Allocco’s paper, “Heritage and Authenticity in an Era of Shifting Ritual and Physical Geographies,” examined rituals and other actions undertaken to address defects in a person’s horoscope as they are now conducted in three places: at an Indian temple famous for the removal of these “blemishes,” in North American Hindu temples, and on the internet. Allocco concluded that “perceptions of heritage are shifting along with ideas about the locus of authority and authenticity for many transnational Hindus. In the context of these new physical and ritual geographies, the aspiration to return to India’s sacred sites may be displaced by a willingness to undertake ritual performances at North American temples, and the ritual therapies suggested by family astrologers and priests may be supplanted  by those recommended by Internet interlocutors.”

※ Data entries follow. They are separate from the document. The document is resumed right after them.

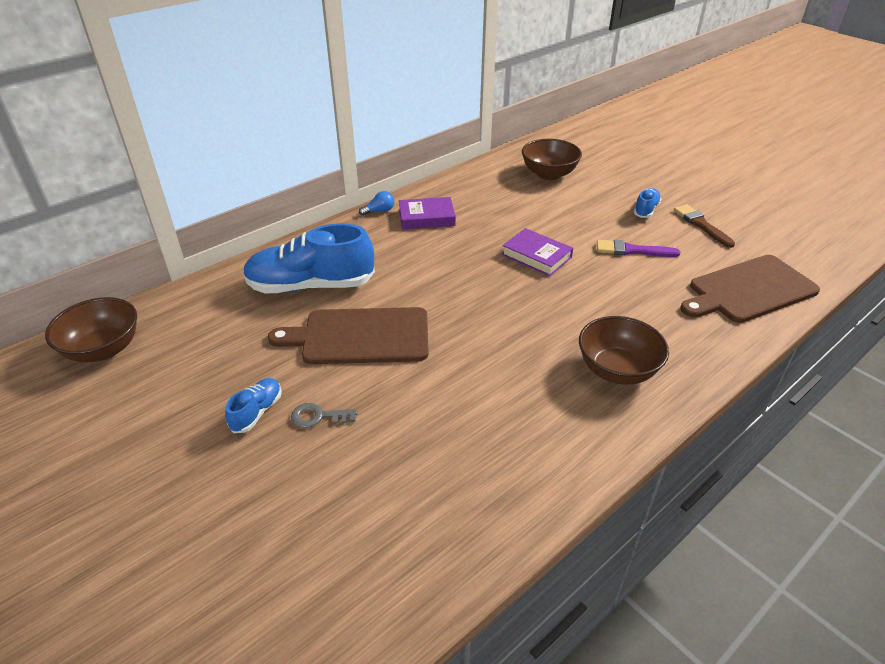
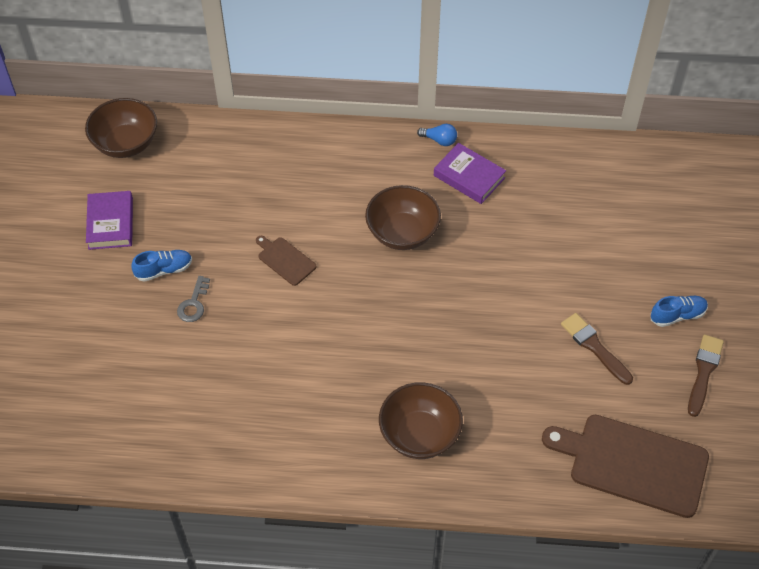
camera: 45 degrees right, 15 degrees up
blue shoe [243,224,375,293] -> none
brown cutting board [268,307,429,364] -> brown cutting board [256,236,316,286], size x0.47
grey key [291,403,358,428] -> grey key turned 120 degrees counterclockwise [177,276,210,322]
purple book [502,228,573,276] -> purple book moved to [86,191,133,250]
brown bowl [522,139,582,180] -> brown bowl moved to [365,185,441,250]
purple brush [597,240,680,257] -> brown brush [561,313,633,385]

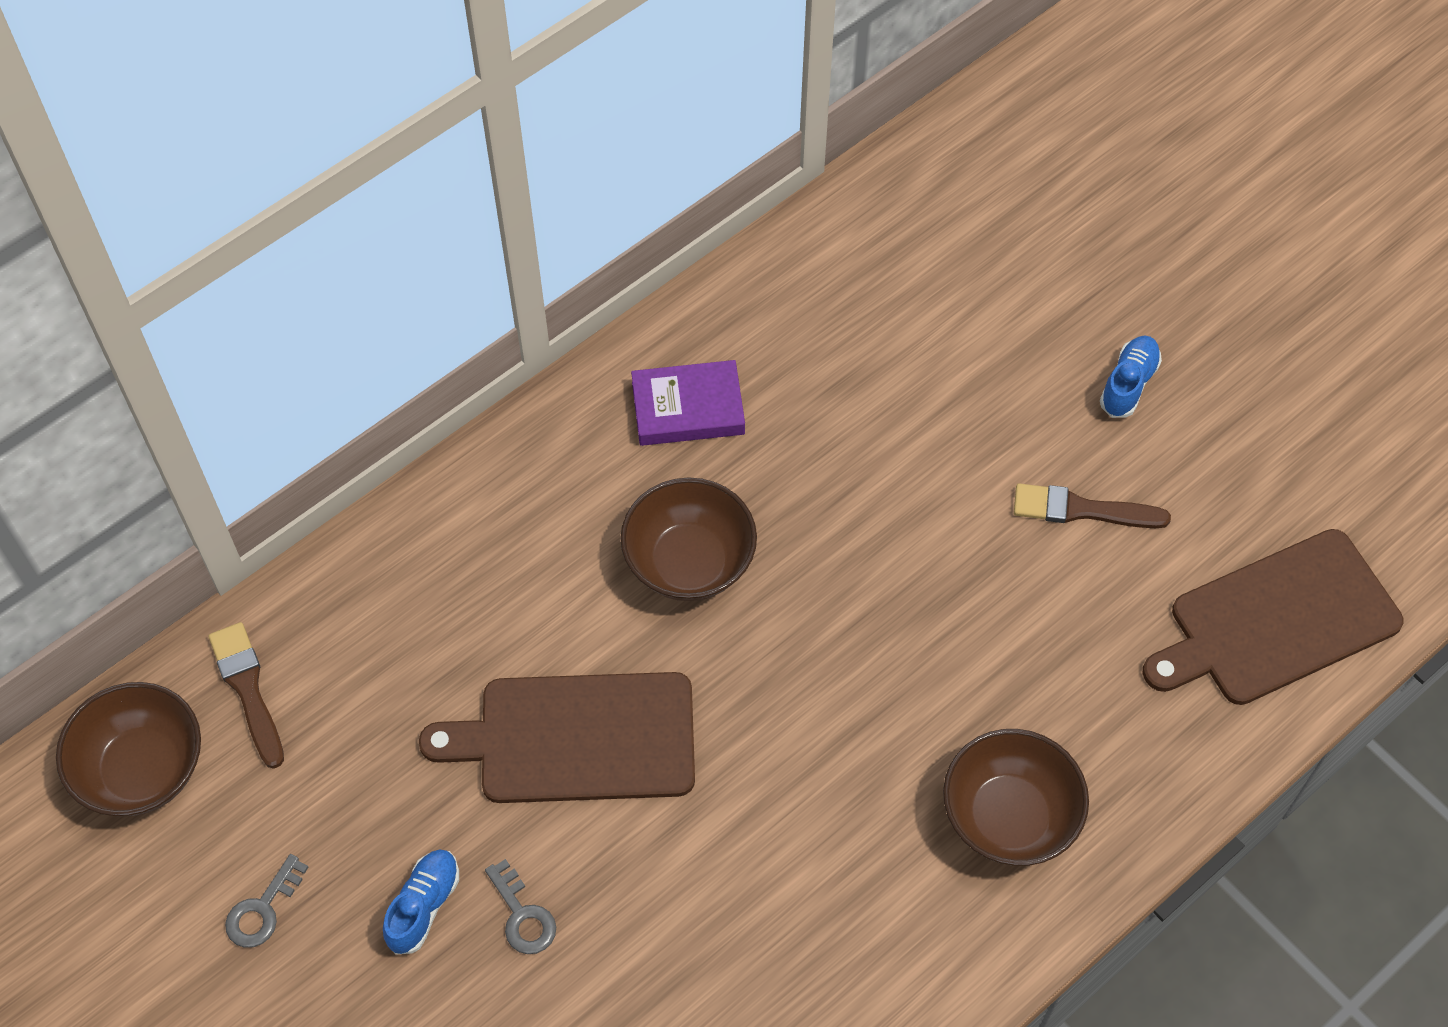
camera: 45 degrees left, 5 degrees up
purple book [86,191,133,250] -> grey key [225,854,309,948]
brown cutting board [256,236,316,286] -> brown cutting board [419,672,695,803], size x2.11
blue light bulb [417,124,457,146] -> none
brown brush [688,334,724,417] -> brown brush moved to [208,622,284,769]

The SSEASR is an organization of scholars who study religion and are located primarily in South and Southeast Asia. It meets biennially in a site that rotates between those two regions. “Religious Studies is not a discipline commonly taught in Asia,” Pennington said. “But this organization represents an international effort to raise the profile of the academic study of religion outside the U.S. and Europe.”

Allocco also met with the Women Scholars Network of the International Association for the History of Religion, on whose steering committee she also serves. The SSEASR is a regional affiliate of the IAHR. Allocco is also chair of the International Connections Committee of the American Academy of Religion, whom she represented at the conference.

Allocco and Pennington have been long-term supporters of the organization. “The SSEASR gives me a chance to work with colleagues in Asian institutions who have different perspectives on the role and study of religion than I might,” Allocco said.

“For those few North American or European scholars who attend, it is a valuable opportunity to hear feedback about our research we might not get at the conferences we more regularly attend,” added Pennington.

The SSEASR meets next in 2017 in Malaysia.